Pendant 52 minutes, la voix posée de la journaliste réalisatrice Mathilde Jounot déroule des faits, usant parfois volontairement de la forme interrogative. Elle nous raconte l’histoire de cette « drôle de guerre » à plusieurs niveaux de lecture.
Choc des mondes
2015 : lors de la COP 21 à Paris, l’exploitation des océans est prise en compte pour la première fois de manière ouverte. « Nous en ferons ce que nous voulons », martèle Ségolène Royal.
Sur l’écran, les images s’alternent. D’un côté, les traits burinés par le vent, le sel et le travail, des marins pêcheurs de la Baie de Saint-Brieuc racontent 40 ans de gestion de l’espace maritime par les pêcheries, les équilibres maintenus, les zones de pêches proscrites pour préserver les ressources.
De l’autre, des visages, impassiblement lisses dans une salle de réunion bruxelloise, évoquent leurs ambitions sur l’éolien offshore, portant leurs regards de l’Atlantique à la Méditerranée « où ils n’ont rien encore », et affirmant être dans une démarche de « coexistence heureuse avec les pêcheurs ».
C’est le choc de mondes si différents que l’on voit mal ce qui pourrait les réconcilier. L’argent ? « Un pêcheur est fait pour prendre la mer et vivre de son travail, pas pour toucher de l’argent pour rester à quai », assène un pêcheur en réponse aux indemnités proposées en compensation à l’arrêt de l’activité, inévitable a minima pendant la durée du chantier.
Permis de destruction
D’autres images, plus administratives. Des extraits de documents montrant les transferts de capitaux de multinationales se revendant successivement les parts du gâteau océanique français.

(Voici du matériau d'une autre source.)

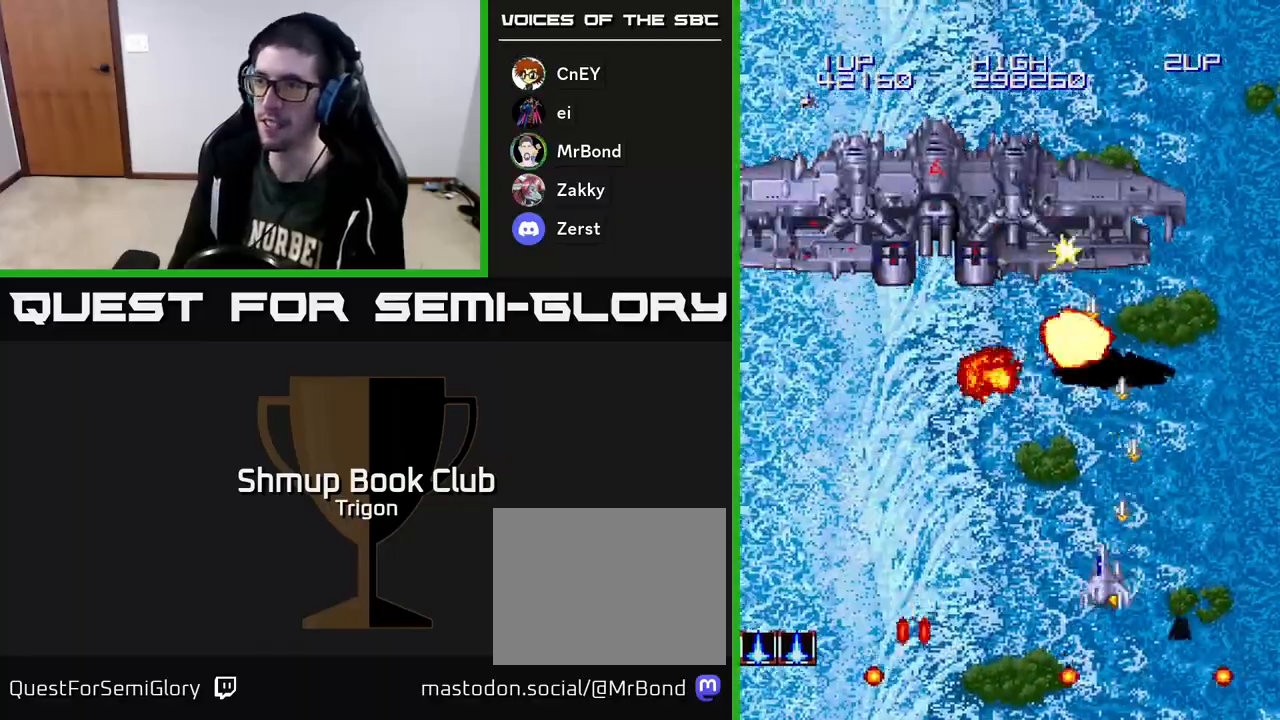
{"buttons": ["A", "DPAD_LEFT"], "right_stick": "center", "events": [[267, "DPAD_DOWN", "down"], [450, "DPAD_DOWN", "up"]]}
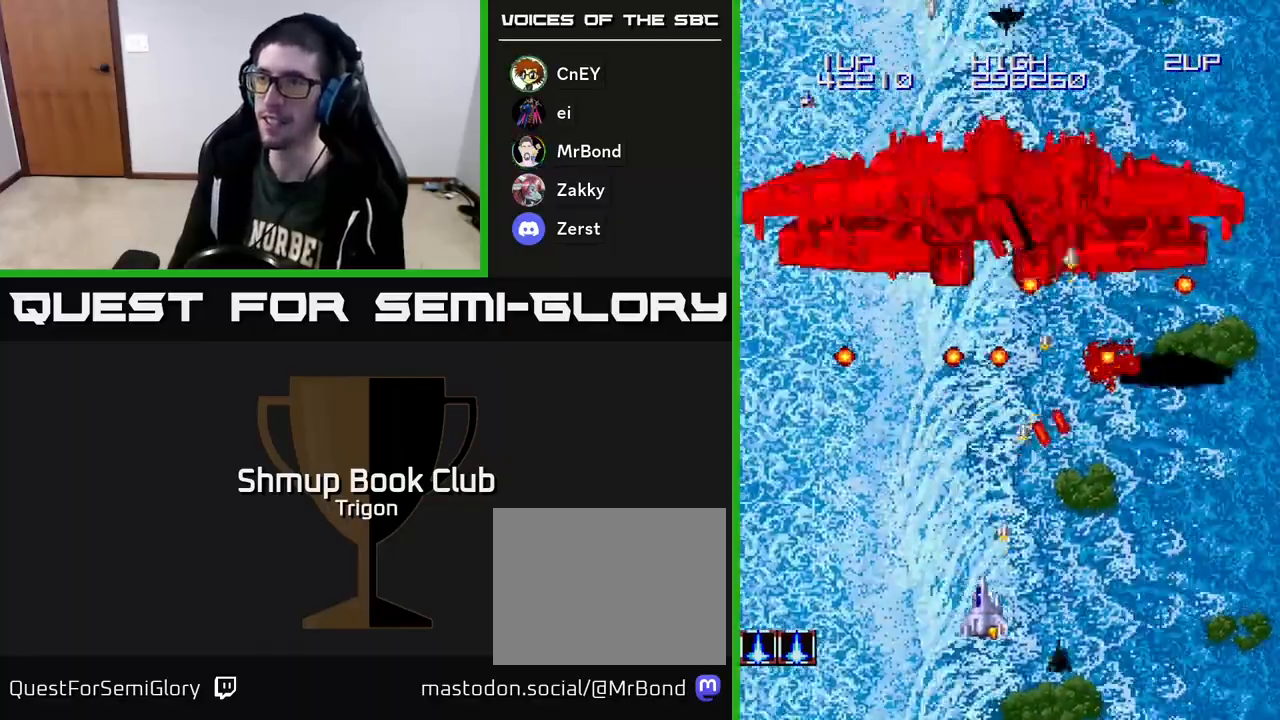
{"buttons": ["A", "DPAD_UP"], "right_stick": "center", "events": [[167, "DPAD_UP", "down"], [300, "DPAD_LEFT", "up"]]}
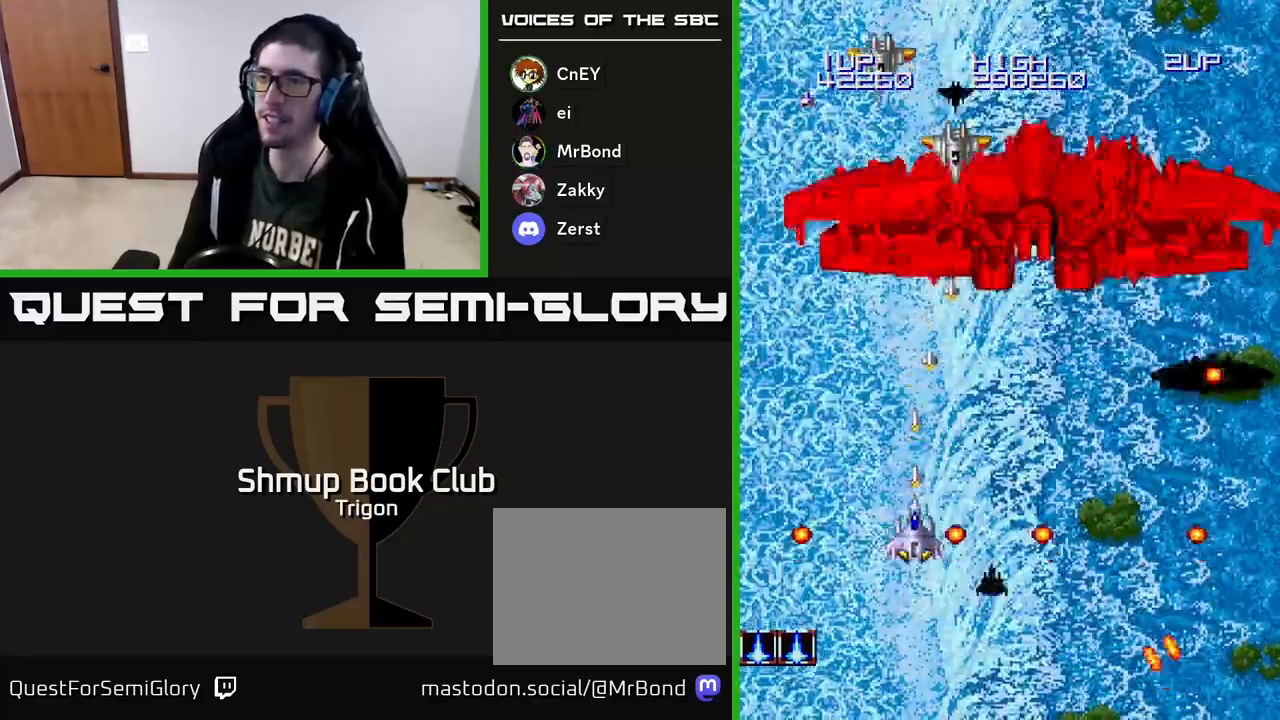
{"buttons": ["A", "DPAD_DOWN"], "right_stick": "center", "events": [[167, "DPAD_UP", "up"], [200, "DPAD_DOWN", "down"]]}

Et puis un arrêté préfectoral signé du Préfet des Côtes d’Armor en date d’avril 2017 (très facilement accessible sur Internet). En pages 21 et 22 (sur 59), dérogation est donnée concernant des espèces protégées et leurs habitats naturels. Une autorisation formelle actant « la destruction, l’altération ou la dégradation des sites de reproduction ou d’aires de repos d’espèces protégées, la destruction et la perturbation intentionnelle de spécimens d’espèces protégées ».
Un permis de tuer valant pour 54 espèces d’oiseaux et 5 de mammifères marins : une liste longue, si longue… hirondelles, mouettes, Fou de Bassan, faucons, macareux moine, goëlands, héron cendré, rouge-gorge familier, sternes, martinets, tant d’autres encore… et puis marsouin, phoque gris et dauphin.

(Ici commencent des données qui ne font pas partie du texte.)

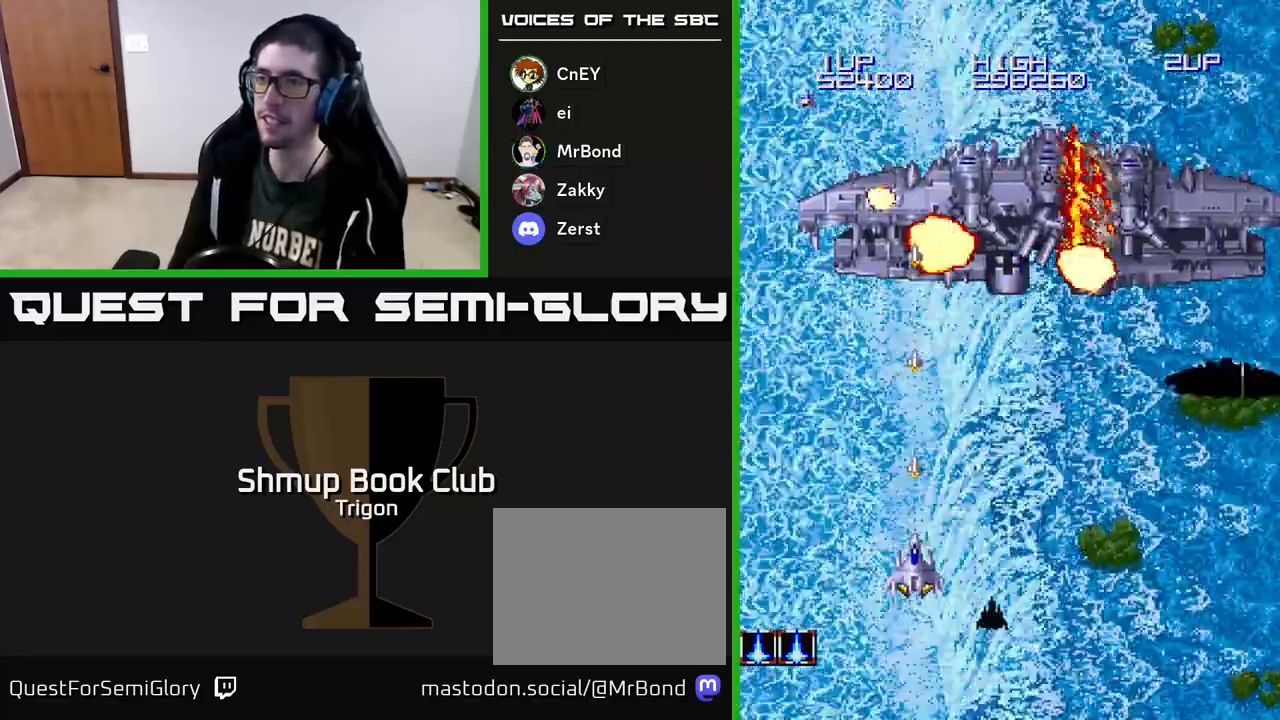
{"buttons": ["A", "DPAD_RIGHT"], "right_stick": "center", "events": [[150, "DPAD_LEFT", "down"], [183, "DPAD_DOWN", "up"], [300, "DPAD_UP", "down"], [333, "DPAD_LEFT", "up"], [367, "DPAD_RIGHT", "down"], [450, "DPAD_UP", "up"]]}
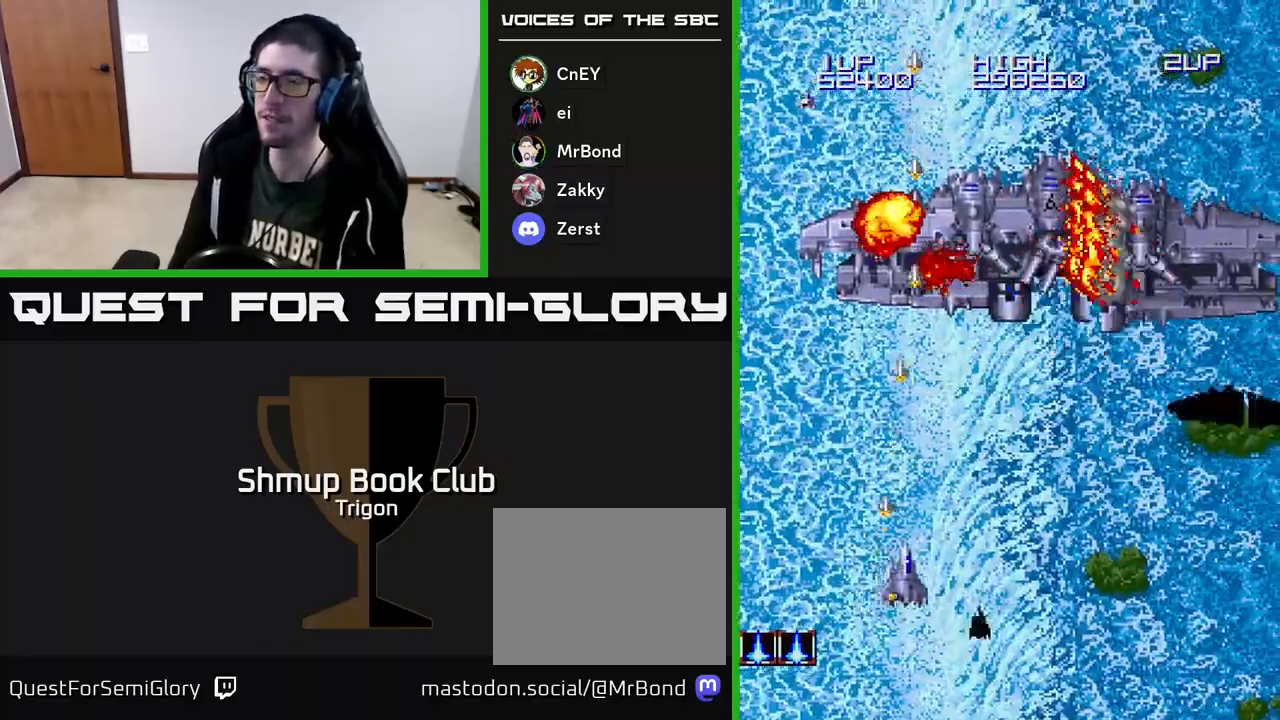
{"buttons": ["A", "DPAD_RIGHT"], "right_stick": "center", "events": []}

A Saint-Clément, un murmure étouffé parcourt la salle. Effroi, colère ? Les deux sans doute, tant les noms égrenés sur cette liste parlent au public insulaire. Tant cela paraît énorme d’en arriver là, sans même avoir de vraies réponses sur les plans environnementaux (quoique celle-ci en soit une) mais aussi sociaux-culturels et économiques.
Déni de démocratie
25 juin 1998 : à Aarhus au Danemark est approuvée par la quatrième conférence ministérielle « Environment for Europe », la Convention Arhus pour « l’accès à l’information, la participation du public au processus décisionnel et l’accès à la justice en matière d’environnement ». Une Convention relevant du droit international et ratifiée par la France le 8 juillet 2002 pour une entrée en vigueur le 6 octobre de la même année.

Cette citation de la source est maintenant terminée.